Importantly, this does not necessarily conflict with the growing industry focus on home equity lending. In many ways, both trends stem from the same underlying reality: homeowners are sitting on unprecedented levels of accumulated housing wealth while simultaneously facing affordability pressure, higher consumer debt balances, and tighter household budgets.
The result is that lenders are increasingly competing across multiple equity-access products:
- Cash-out refinances
- HELOCs
- Closed-end second liens
- Other home equity solutions
The borrower decision often comes down to one key variable: the rate on their existing first mortgage.
For homeowners sitting on ultra-low rates from 2020 and 2021, giving up that first lien can be difficult to justify, making second-lien products more attractive. Meanwhile, borrowers who originated at higher rates in 2023 or 2024 may have refinance incentive while also seeking to access equity at the same time.

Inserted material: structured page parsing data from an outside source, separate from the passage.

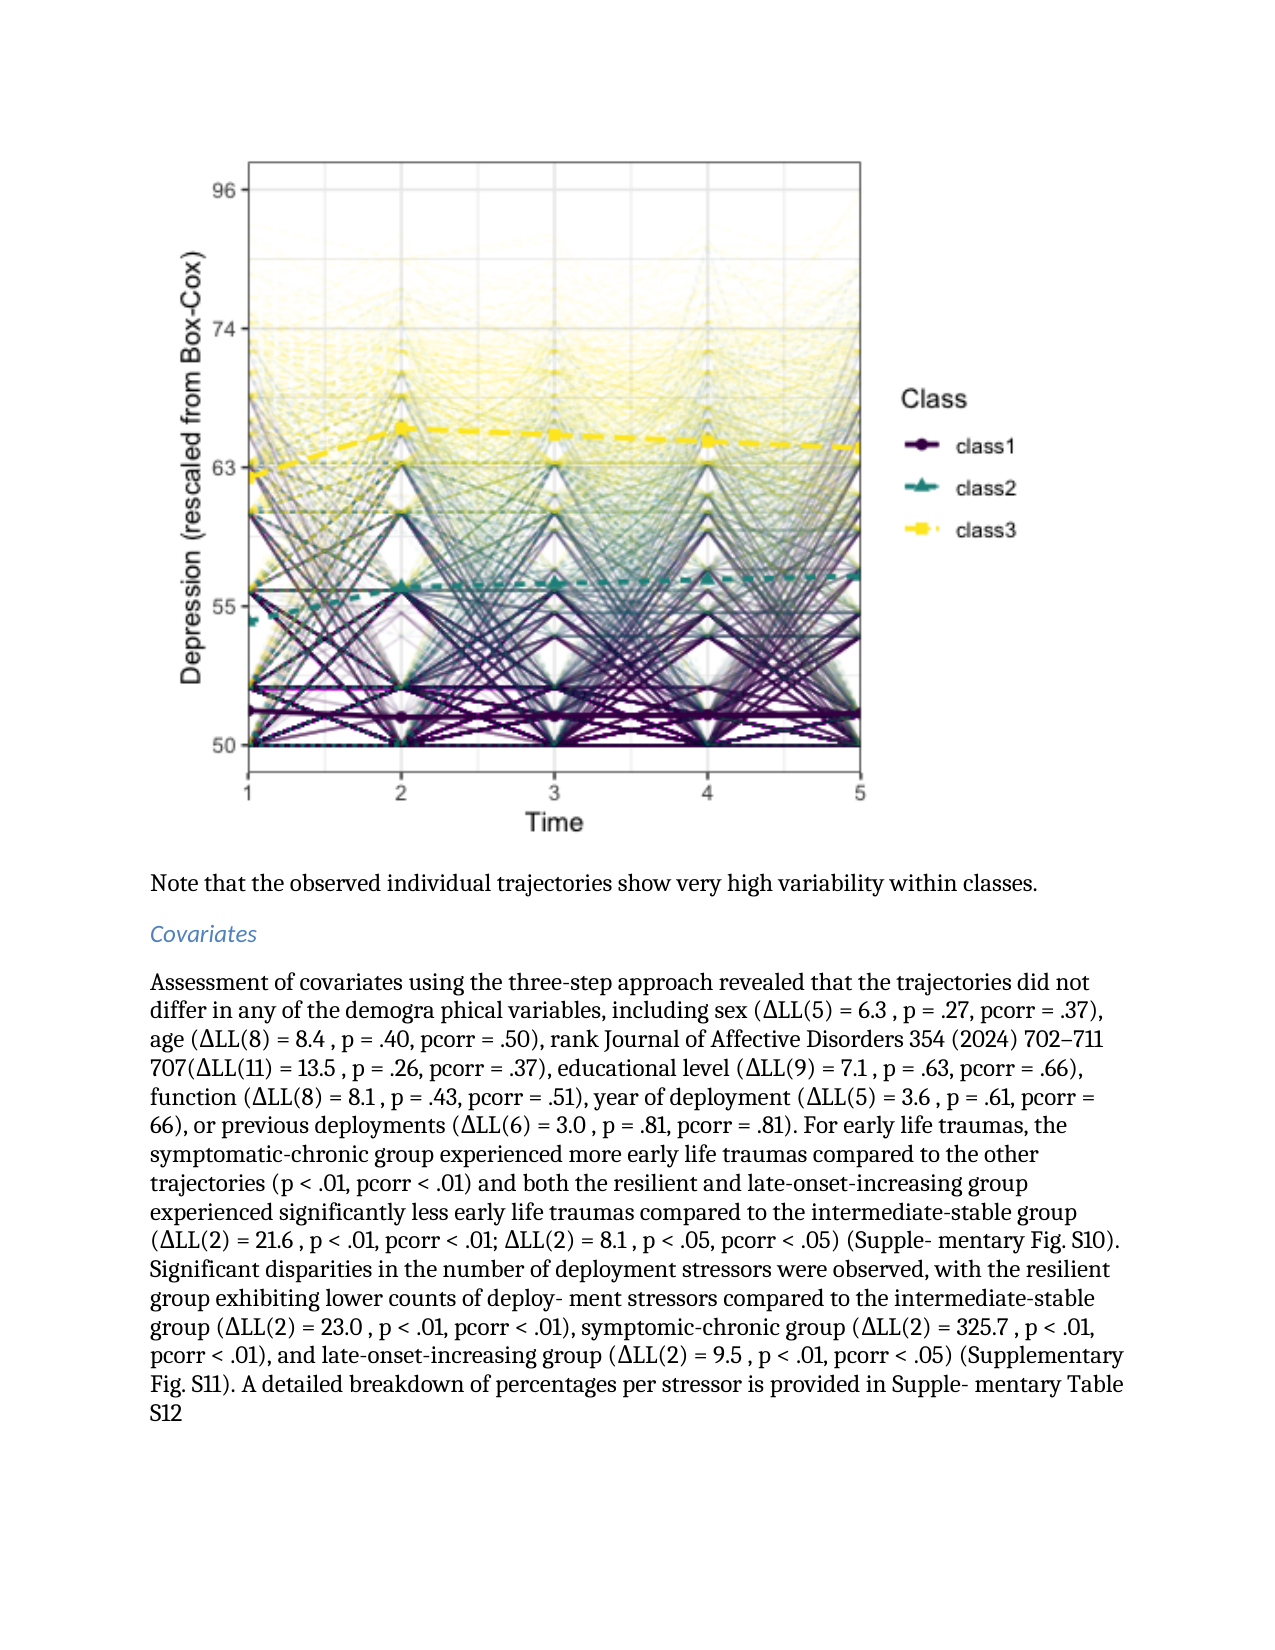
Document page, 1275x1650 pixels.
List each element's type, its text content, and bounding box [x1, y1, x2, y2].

subtitle Covariates [150, 918, 1125, 949]
picture [168, 150, 1044, 850]
text Assessment of covariates using the three-step approach revealed that the trajectories did not differ in any of the demogra phical variables, including sex (ΔLL(5) = 6.3 , p = .27, pcorr = .37), age (ΔLL(8) = 8.4 , p = .40, pcorr = .50), rank Journal of Affective Disorders 354 (2024) 702–711 707(ΔLL(11) = 13.5 , p = .26, pcorr = .37), educational level (ΔLL(9) = 7.1 , p = .63, pcorr = .66), function (ΔLL(8) = 8.1 , p = .43, pcorr = .51), year of deployment (ΔLL(5) = 3.6 , p = .61, pcorr = 66), or previous deployments (ΔLL(6) = 3.0 , p = .81, pcorr = .81). For early life traumas, the symptomatic-chronic group experienced more early life traumas compared to the other trajectories (p < .01, pcorr < .01) and both the resilient and late-onset-increasing group experienced significantly less early life traumas compared to the intermediate-stable group (ΔLL(2) = 21.6 , p < .01, pcorr < .01; ΔLL(2) = 8.1 , p < .05, pcorr < .05) (Supple- mentary Fig. S10). Significant disparities in the number of deployment stressors were observed, with the resilient group exhibiting lower counts of deploy- ment stressors compared to the intermediate-stable group (ΔLL(2) = 23.0 , p < .01, pcorr < .01), symptomic-chronic group (ΔLL(2) = 325.7 , p < .01, pcorr < .01), and late-onset-increasing group (ΔLL(2) = 9.5 , p < .01, pcorr < .05) (Supplementary Fig. S11). A detailed breakdown of percentages per stressor is provided in Supple- mentary Table S12 [150, 968, 1125, 1428]
text Note that the observed individual trajectories show very high variability within classes. [150, 869, 1125, 897]
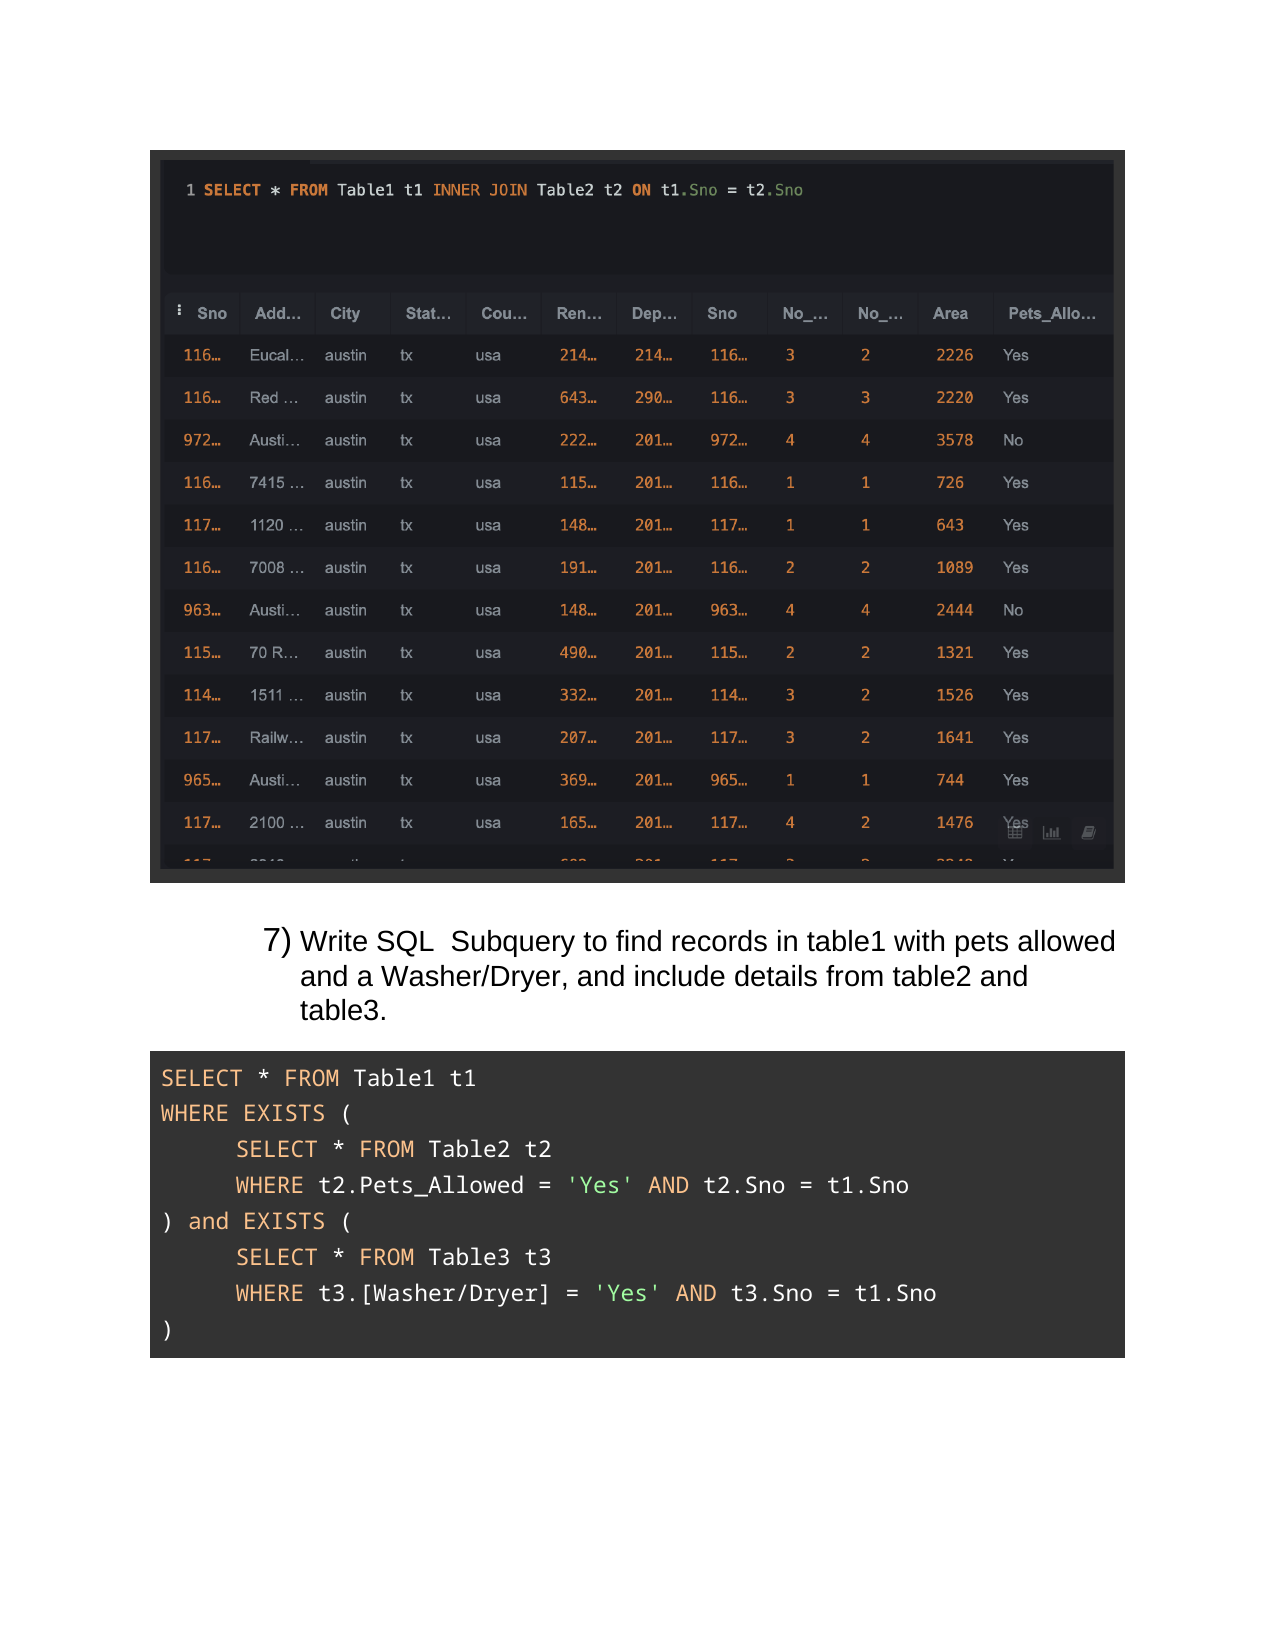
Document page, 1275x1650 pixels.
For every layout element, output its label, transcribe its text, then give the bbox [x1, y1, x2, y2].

table_header SELECT * FROM Table1 t1 INNER JOIN Table2 t2 ON t1.Sno = t2.Sno [150, 150, 1125, 883]
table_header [150, 1051, 1125, 1358]
picture [160, 160, 1114, 869]
subtitle Write SQL Subquery to find records in table1 with pets allowed and a Washer/Dryer, and include details from table2 and table3. [262, 921, 1125, 1026]
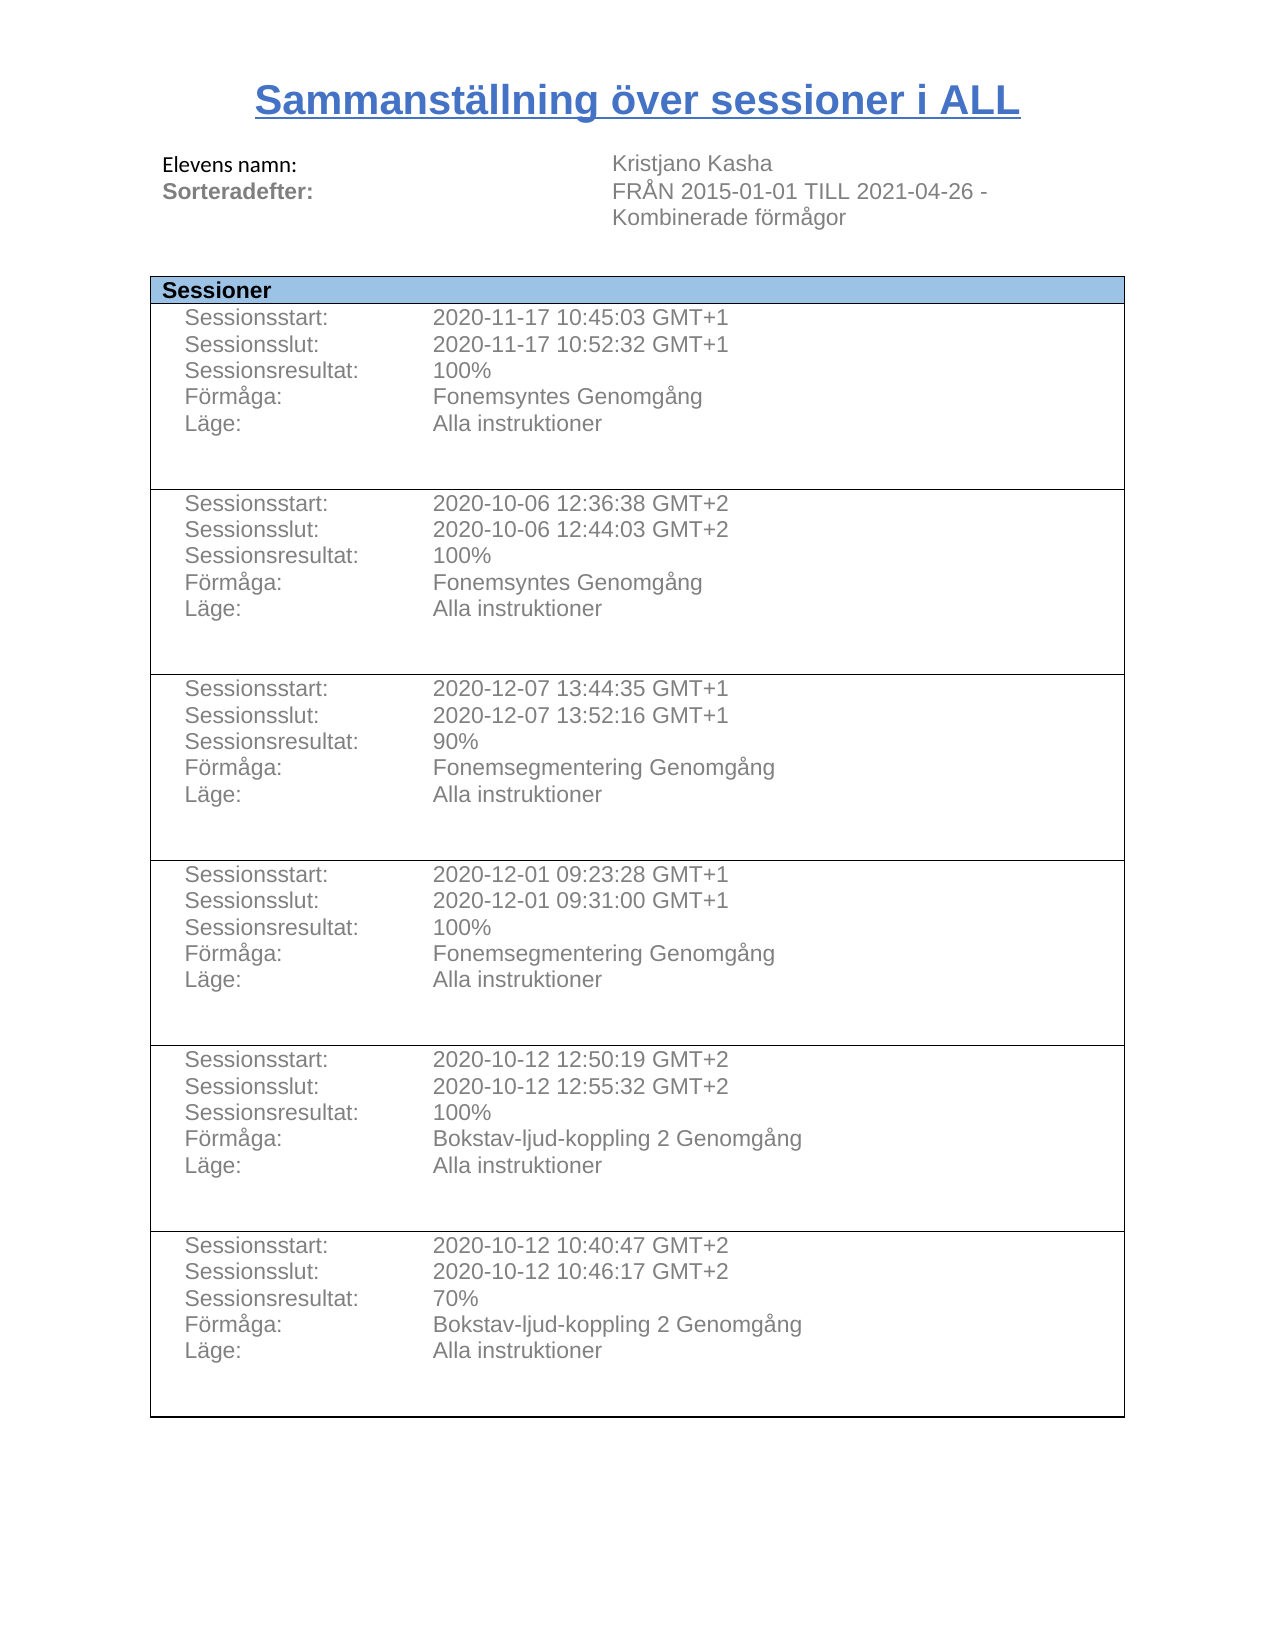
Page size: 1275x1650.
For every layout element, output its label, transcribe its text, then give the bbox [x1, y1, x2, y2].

table_header Sessioner [151, 277, 1124, 303]
table_cell [151, 1232, 1124, 1416]
table_cell [151, 675, 1124, 860]
table_cell [151, 861, 1124, 1045]
table_cell [151, 1046, 1124, 1231]
table_cell [151, 304, 1124, 489]
table_cell [151, 490, 1124, 674]
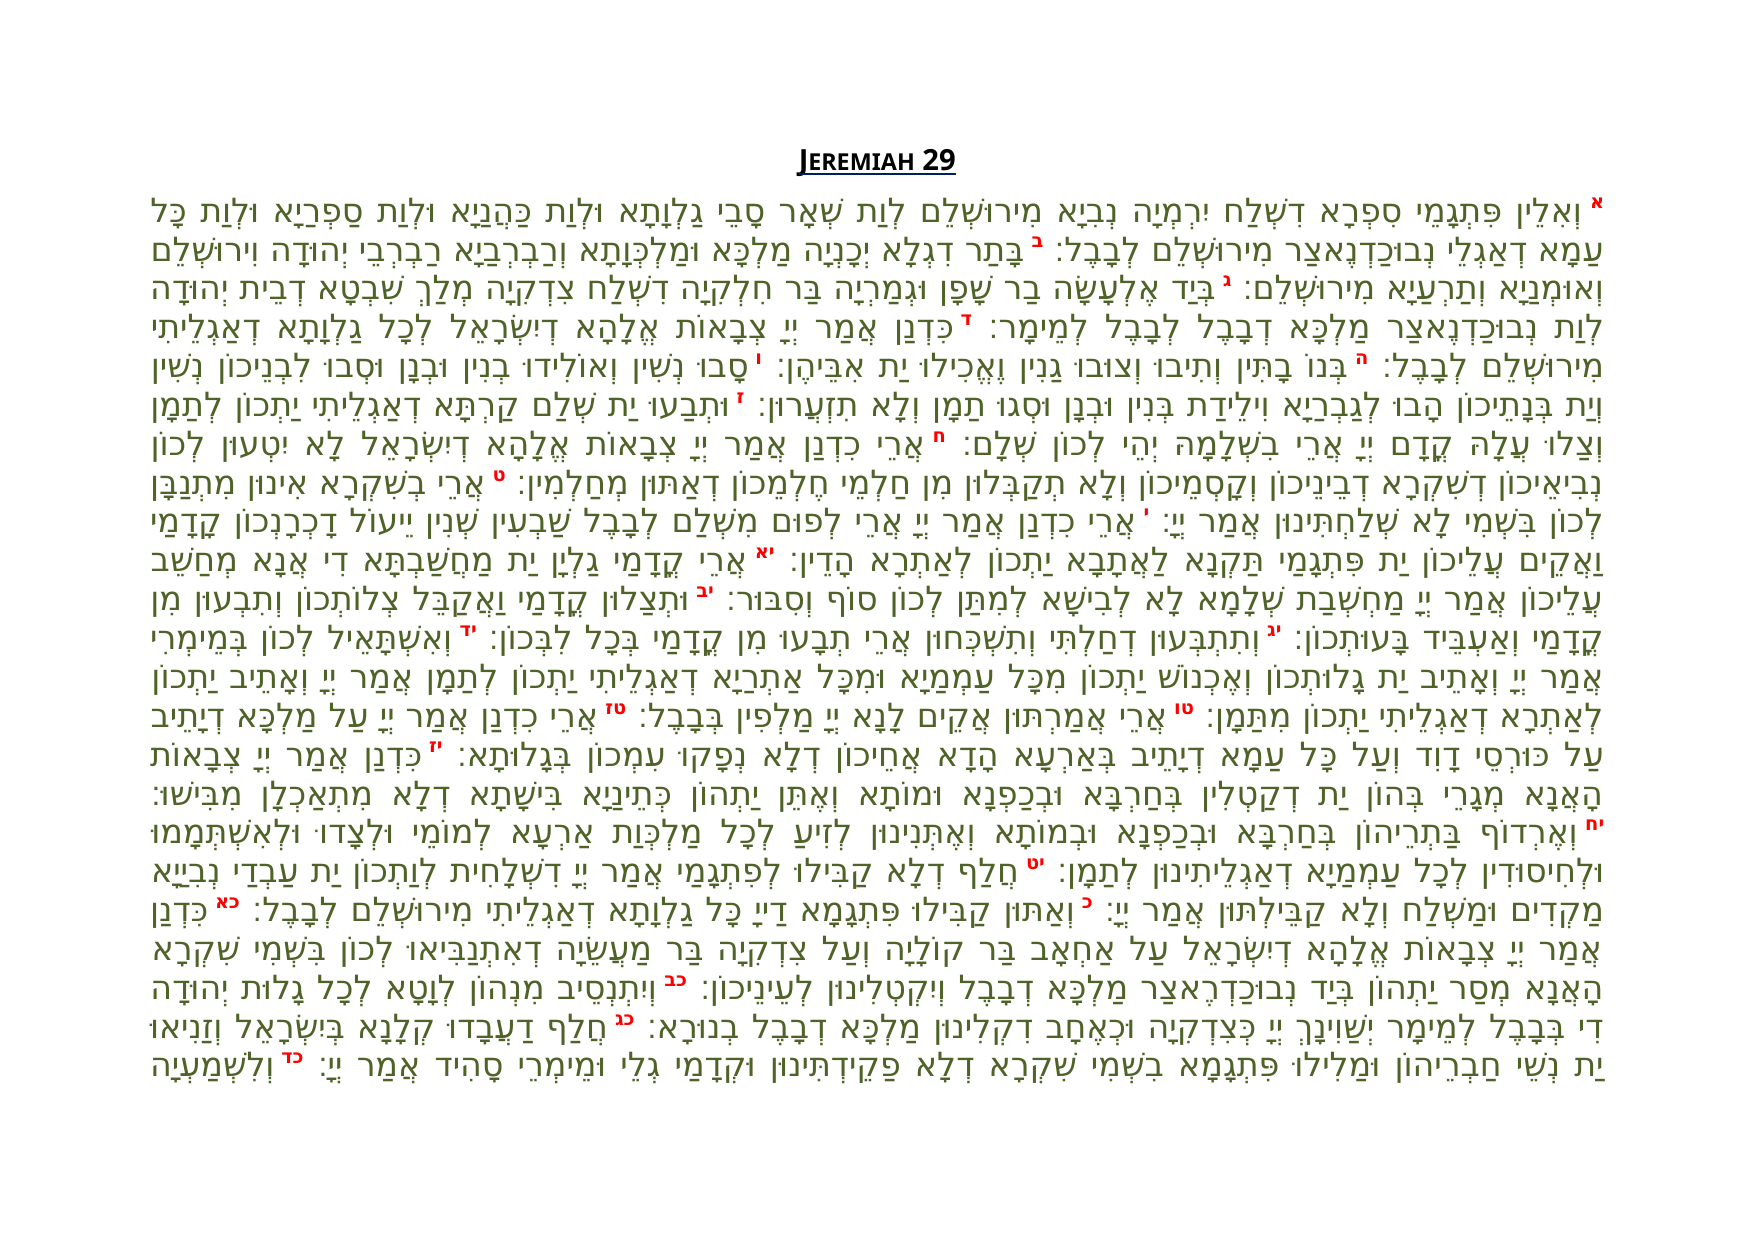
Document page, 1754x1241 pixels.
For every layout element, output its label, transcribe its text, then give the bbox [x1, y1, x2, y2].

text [150, 191, 1604, 1085]
text Jeremiah 29 [150, 139, 1604, 179]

That dynamic is reshaping how many lenders are thinking about growth opportunities moving forward.
The industry may no longer be waiting for one large macro refinance wave to restore production volumes. Instead, opportunity could become increasingly borrower-specific and equity-driven:
- Homeowners consolidating debt
- Consumers funding renovations
- Borrowers managing higher living costs
- Investors accessing accumulated housing wealth
- Aging homeowners leveraging equity strategically
The challenge now becomes operational as much as macroeconomic.
Which lenders can identify these borrowers first?
Who has the data infrastructure to surface equity opportunities before competitors?
How will originators educate homeowners who may not fully realize how much tappable equity they have accumulated?
As discussions continue at MBA Secondary and Capital Markets this week, one theme appears increasingly clear: in a higher-for-longer rate environment, housing wealth itself may become one of the mortgage industry’s most important growth channels.